Task
What the answer must contain is every line of the records, exactly, with no pictures.

Data
##########
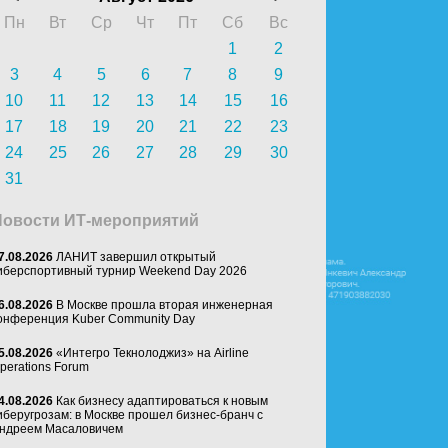
Пн
Вт
Ср
Чт
Пт
Сб
Вс
1
2
3
4
5
6
7
8
9
10
11
12
13
14
15
16
17
18
19
20
21
22
23
24
25
26
27
28
29
30
31
Новости ИТ-мероприятий
7.08.2026
ЛАНИТ завершил открытый
иберспортивный турнир Weekend Day 2026
6.08.2026
В Москве прошла вторая инженерная
онференция Kuber Community Day
5.08.2026
«Интегро Текнолоджиз» на Airline
perations Forum
4.08.2026
Как бизнесу адаптироваться к новым
иберугрозам: в Москве прошел бизнес-бранч с
ндреем Масаловичем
##########
Solution to this task
Пн
Вт
Ср
Чт
Пт
Сб
Вс
1
2
3
4
5
6
7
8
9
10
11
12
13
14
15
16
17
18
19
20
21
22
23
24
25
26
27
28
29
30
31
Новости ИТ-мероприятий
7.08.2026
ЛАНИТ завершил открытый
иберспортивный турнир Weekend Day 2026
6.08.2026
В Москве прошла вторая инженерная
онференция Kuber Community Day
5.08.2026
«Интегро Текнолоджиз» на Airline
perations Forum
4.08.2026
Как бизнесу адаптироваться к новым
иберугрозам: в Москве прошел бизнес-бранч с
ндреем Масаловичем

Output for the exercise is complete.